At the top of the programme, with the floor wide open, the exquisite delicacy of Rijnvos’ opening foray into his South American voyage breathed distinct life into his musical vehicle, the orchestra. Precision-orchestrated transcriptions of Amazonian rainforest creatures, derived from intricate computer analyses, the sonic form evoked hovering tightly above, oscillating skittishly from left to right. So scrupulously were the sounds formed and shaped, the size of a string quartet channelled made more sense of the sounds in front of me. I blinked; it was an orchestra. Definitely. With as tightly formed coloration as Clara Iannotta imbues in her string quartet writing, here Rijnvos edged his palette increasingly outwards, shading delicacy of timbre still further, making thorough use of each timbral brush stroke. Widening the palette outwards including shadings of shadows of inflections, the wisp of a thought. A perfectly captured moment, and opening, this was, stunning. Such tight delicacy of focused sound, truly belying its sonic origin.
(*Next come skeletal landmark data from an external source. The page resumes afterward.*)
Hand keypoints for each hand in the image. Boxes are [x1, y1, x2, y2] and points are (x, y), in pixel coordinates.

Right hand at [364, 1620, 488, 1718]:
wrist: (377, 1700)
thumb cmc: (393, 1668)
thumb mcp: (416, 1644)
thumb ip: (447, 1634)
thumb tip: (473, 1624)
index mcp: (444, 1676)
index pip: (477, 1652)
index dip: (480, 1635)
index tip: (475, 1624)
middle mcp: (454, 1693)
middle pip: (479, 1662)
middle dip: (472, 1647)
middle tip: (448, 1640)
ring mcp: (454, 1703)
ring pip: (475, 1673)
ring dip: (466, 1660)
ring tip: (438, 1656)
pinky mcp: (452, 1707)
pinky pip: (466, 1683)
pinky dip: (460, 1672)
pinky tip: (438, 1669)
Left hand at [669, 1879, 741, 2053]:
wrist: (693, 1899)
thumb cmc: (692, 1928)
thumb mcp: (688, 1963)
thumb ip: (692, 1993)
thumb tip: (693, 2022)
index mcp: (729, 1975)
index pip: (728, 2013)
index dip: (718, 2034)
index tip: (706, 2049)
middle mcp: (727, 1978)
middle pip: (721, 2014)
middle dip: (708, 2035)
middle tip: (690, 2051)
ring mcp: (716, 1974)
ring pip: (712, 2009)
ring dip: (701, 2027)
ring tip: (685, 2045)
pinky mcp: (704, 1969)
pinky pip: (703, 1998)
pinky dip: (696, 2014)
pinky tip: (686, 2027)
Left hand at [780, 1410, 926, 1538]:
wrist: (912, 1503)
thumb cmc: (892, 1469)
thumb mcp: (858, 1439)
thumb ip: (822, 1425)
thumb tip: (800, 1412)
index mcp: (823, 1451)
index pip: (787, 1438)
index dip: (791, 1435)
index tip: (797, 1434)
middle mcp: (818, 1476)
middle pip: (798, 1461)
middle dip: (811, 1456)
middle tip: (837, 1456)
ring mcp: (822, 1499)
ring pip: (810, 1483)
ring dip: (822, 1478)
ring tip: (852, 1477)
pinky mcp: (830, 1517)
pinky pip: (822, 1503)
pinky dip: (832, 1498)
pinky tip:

Suspending our disbelief for a long-extended moment, we moved then onto persuasive, charismatic sketches evoking Argentina and Chile: sumptuous tangos and kaleidoscopic colourful rhythmic rampages, a life-affirming journey of sensuous nostalgia, adventures, yet another turn in the road up ahead; a jouissance of a world savoured, to be enjoyed. Sound shimmered, jostled, and dazzled. Lush, held in the spell of what tumbled expertly before us, reaching the end of his world navigation, it was good to see Rijnvos deservedly celebrated centre stage, in his home country.  

As a companion to Rijnvos, De Falla’s Noches en los jardines de España, completed 107 years ago, dovetailed comfortably with the new South American vista. Basking in a familiar language in well-trodden nostalgia, woven easily between piano and orchestra, familiar exchanges in language and gestures were evoked of simpler times past. Bertrand Chamayou, alternating effortlessly between grand gesturing, moulding and shaping to fit within the orchestral fabric, fitted like a glove.   

Heras-Casado attuned his range of control a whole level higher for an exhilarating Dvořák Ninth. As the Dutch saying goes, he was the spider at the centre of the web, spinning the orchestra in an increasingly committed, visceral execution of the symphonic form. The orchestra in this home stretch, enjoyed and luxuriated in the gathering, sumptuousness of symphonic progression in this beautiful hall.